Stele (pl. Stelai) is defined in Wikipedia as a stone or wooden slab, generally taller than it is wide, erected for funerals or commemorative purposes, most usually decorated with the names and titles of the deceased or living — inscribed, carved in relief or painted onto the slab. It can also be used as a territorial marker to delineate land ownership. Ireland is littered with solitary standing stones or menhirs that many consider to be boundary markers. They are to be found across Europe and North Africa as well as Asia.

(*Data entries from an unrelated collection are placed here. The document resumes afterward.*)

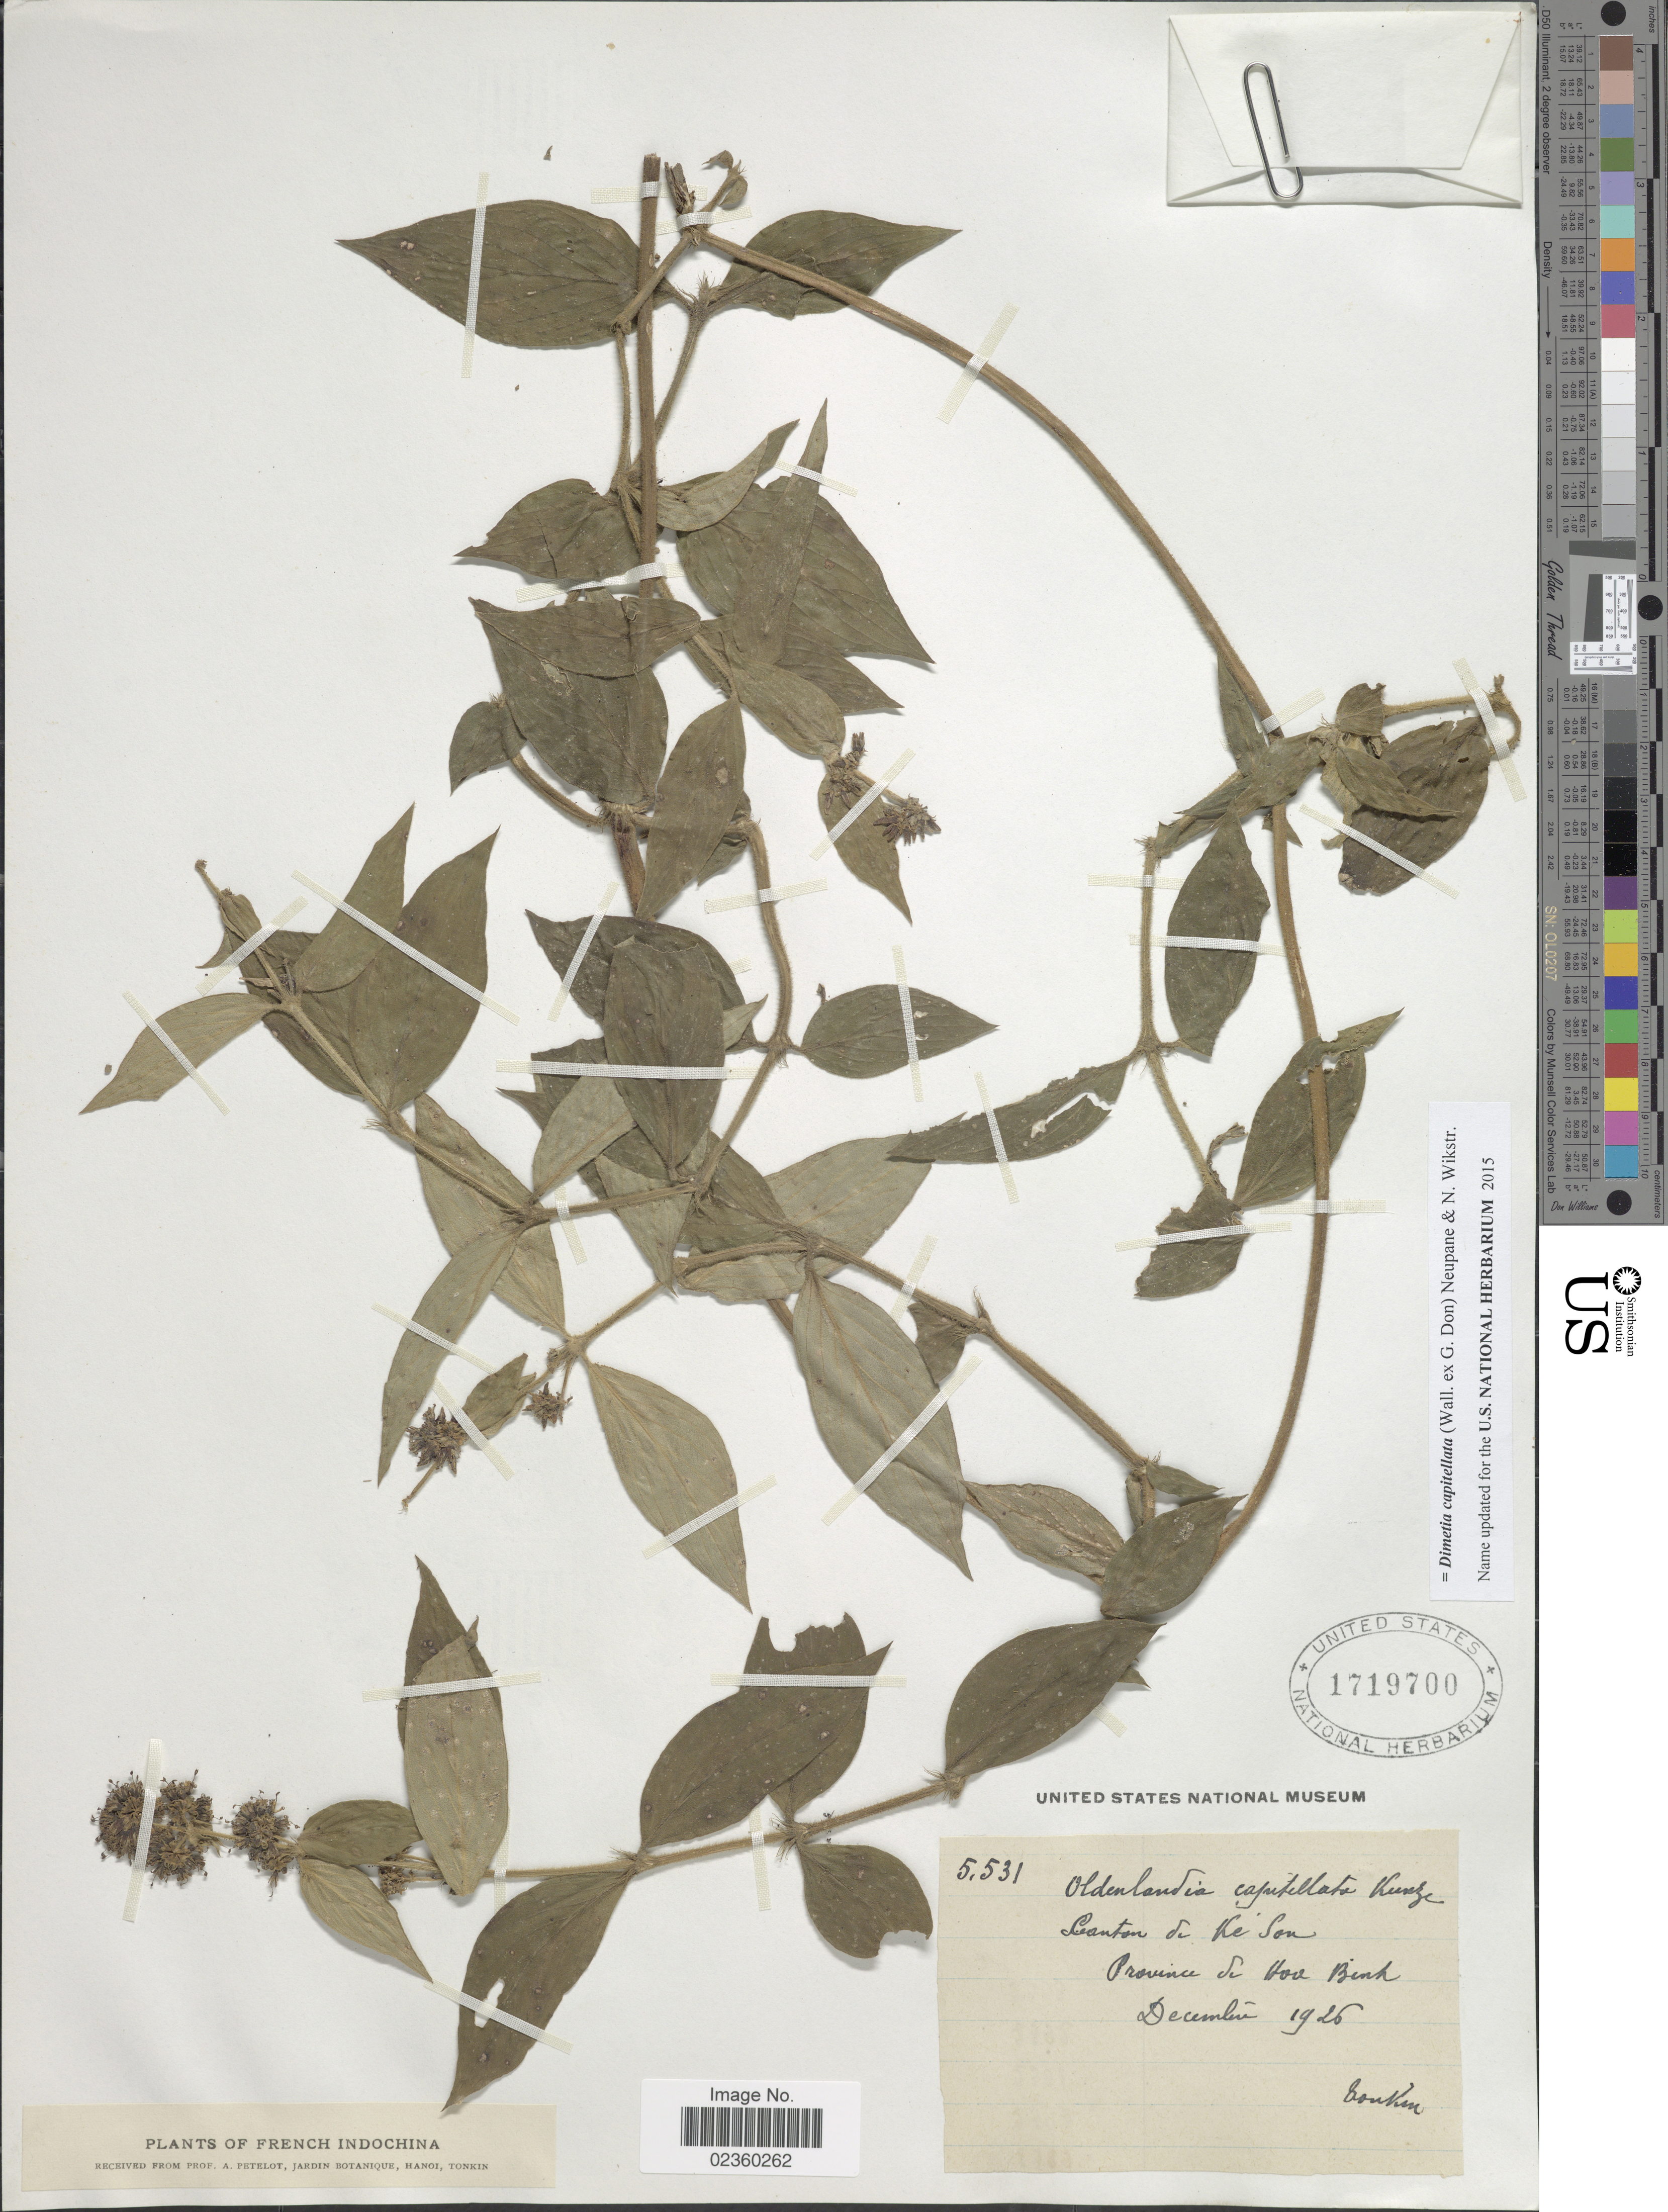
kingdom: Plantae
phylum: Tracheophyta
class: Magnoliopsida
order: Gentianales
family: Rubiaceae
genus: Dimetia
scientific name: Dimetia capitellata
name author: (Wall. ex G. Don) Neupane & N. Wikstr.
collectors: ex herb. Jardin Botanique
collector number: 5531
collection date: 1926-12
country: Vietnam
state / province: Hoa Binh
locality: French Indochina, Tonkin, Canton de Ke Son, Province de Hoa Bink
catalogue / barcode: US 1719700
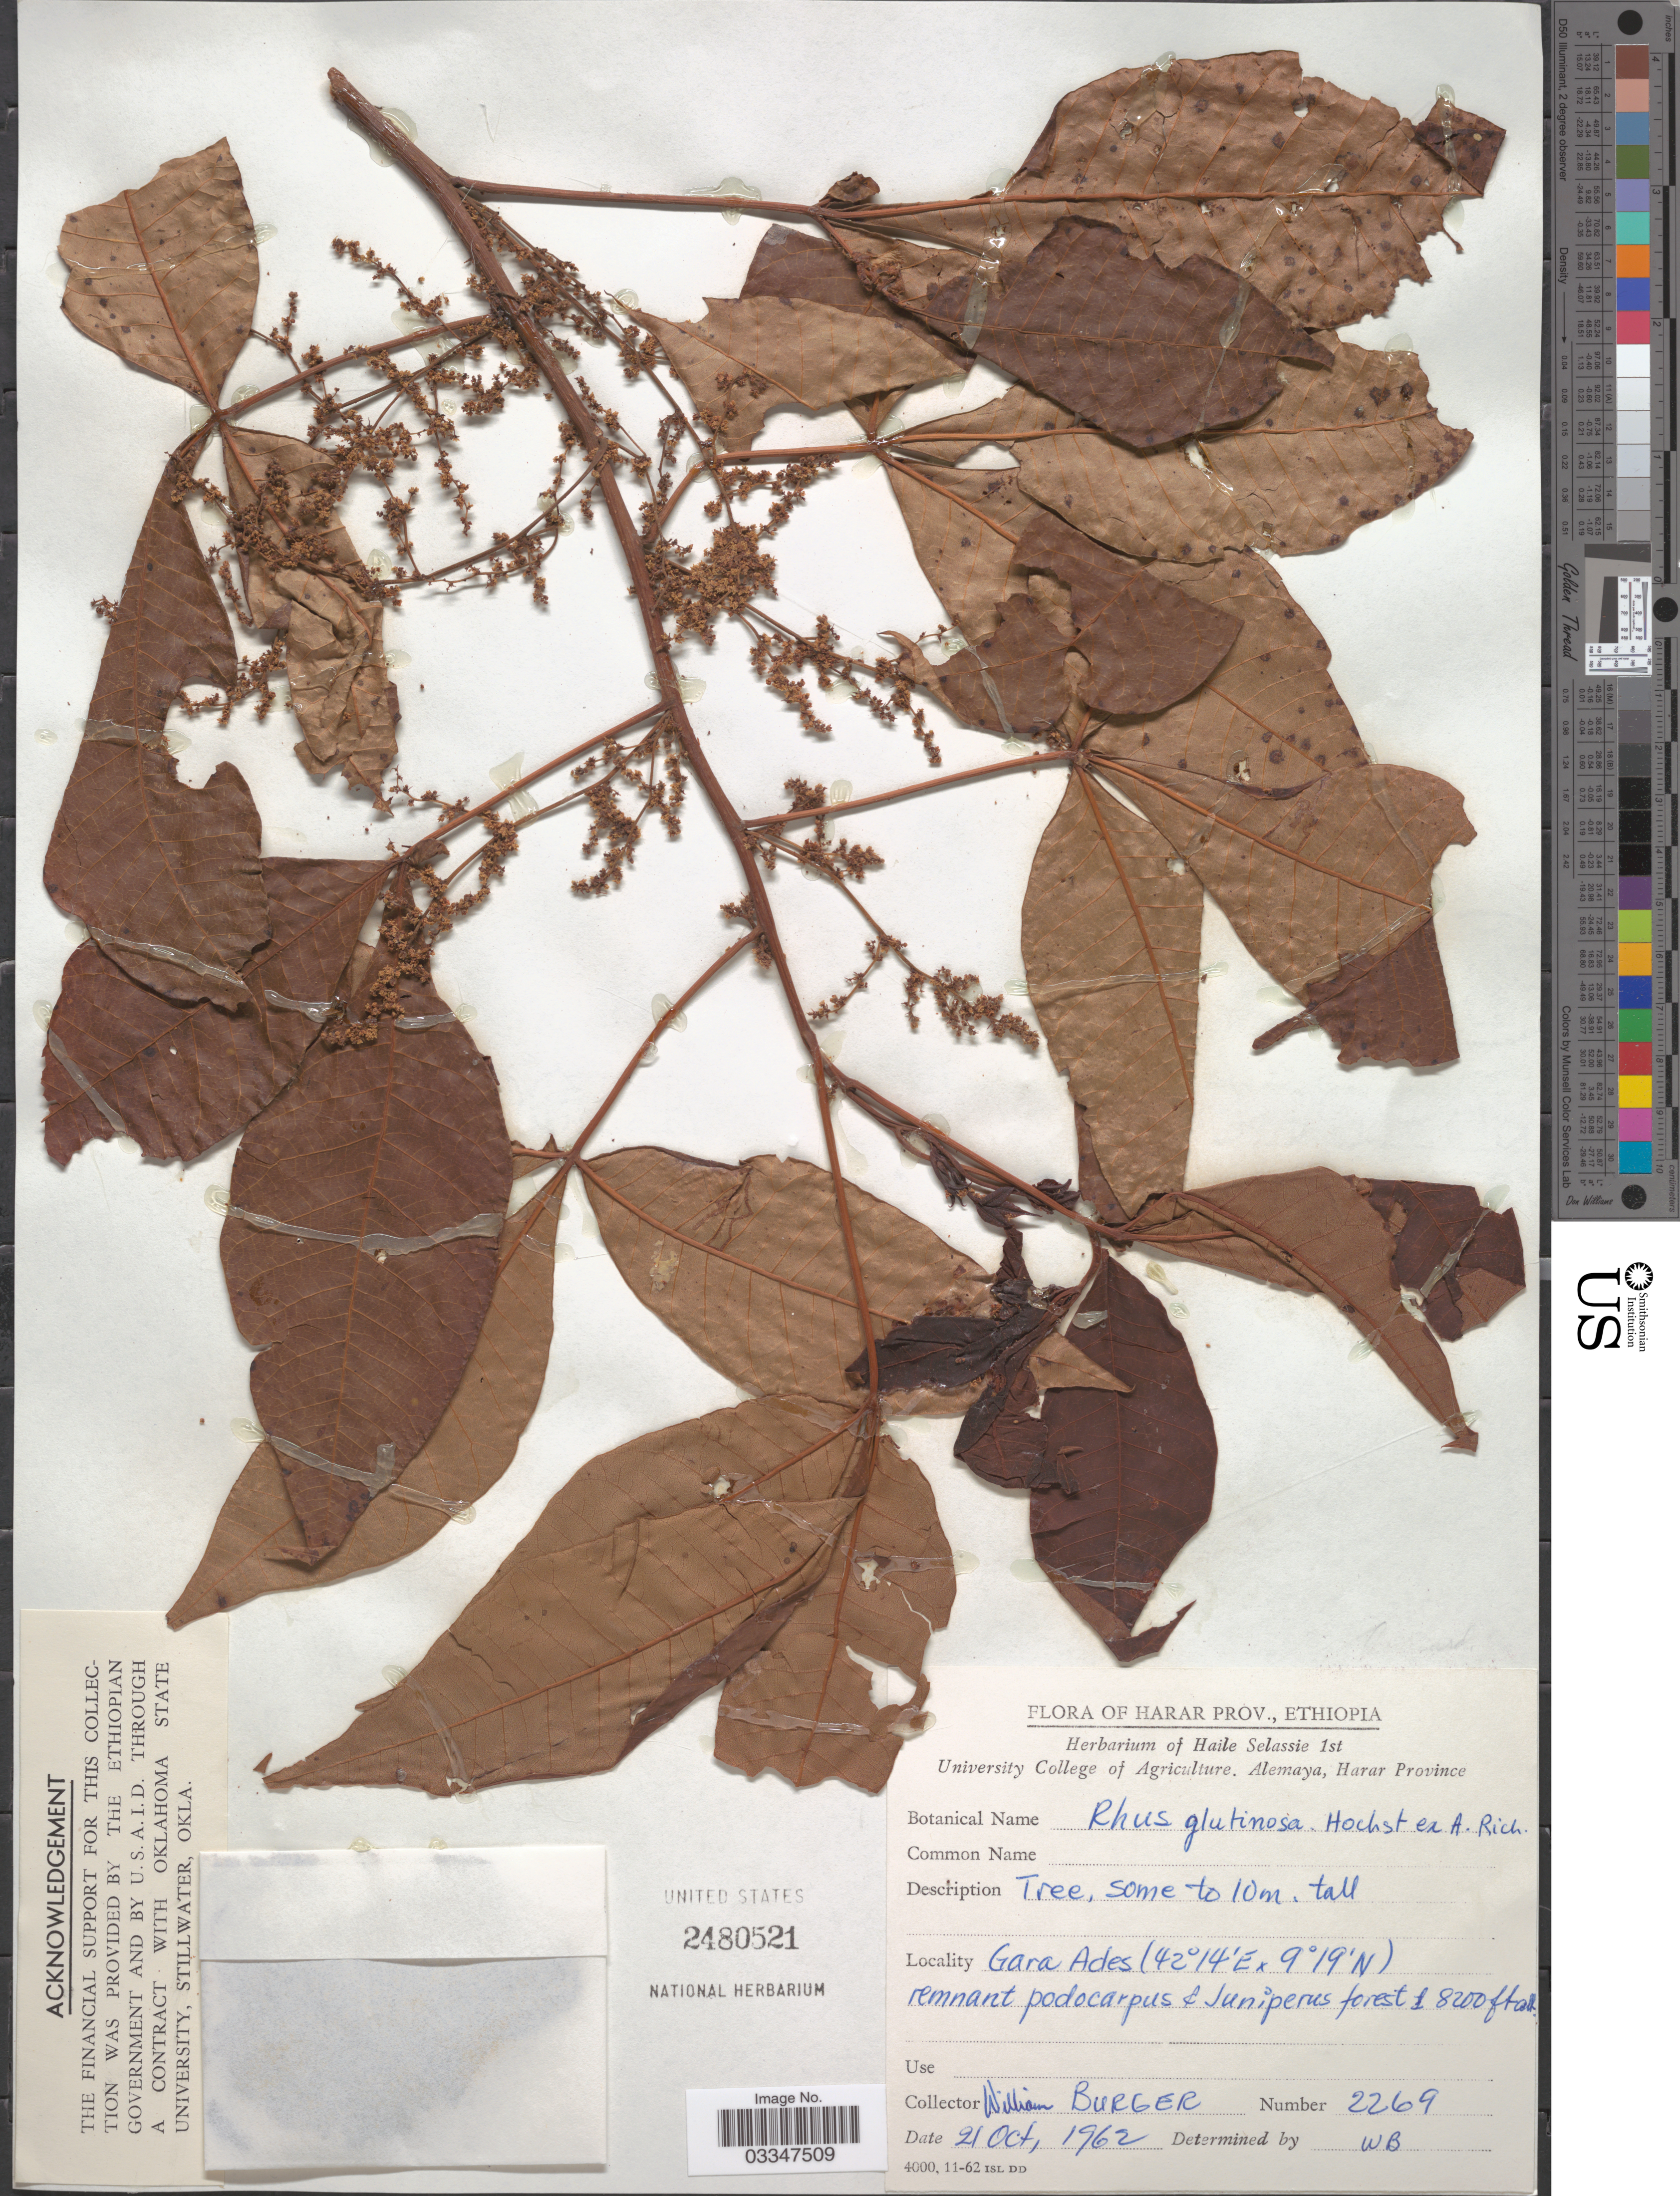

The words come into the Atlantis narrative when Plato refers to what is usually translated as ‘the Pillars of Heracles’. In fact Plato does not use the Greek word ‘stulos’ which means pillar or supporting column. Commenting on this word, Riaan Booysen wrote(a) “The Greek word for pillar is stulos, which is similar but not identical to either stêlas or even stele. The latter two words are not to be found in any of Strong’s Concordance, the Pocket Oxford Classical Greek Dictionary, the Oxford Greek Minidictionary or the Oxford Greek-English Learner’s Dictionary. That is however not to say that it does not exist, and I have indeed been able to find an interpretation of the word stele as:
“Greek: an inscribed stone slab; a block of stone, gravestone; a column, a pillar…”
It therefore seems that stêlas should be interpreted as an inscribed block of stone, possibly even a gravestone, rather than a pillar or pillars as it is understood today.
Anton Mifsud insists ‘stelai’ can only refers commemorative slabs rather than supportive pillars and that the distinction between a pillar and commemorative slab is important as Mifsud has identified two previously recorded blocks found on Malta as the ‘Pillars of Hercules.’
For my part, I favour the secondary meaning of ‘boundary marker’ as it would seem to better suit the context.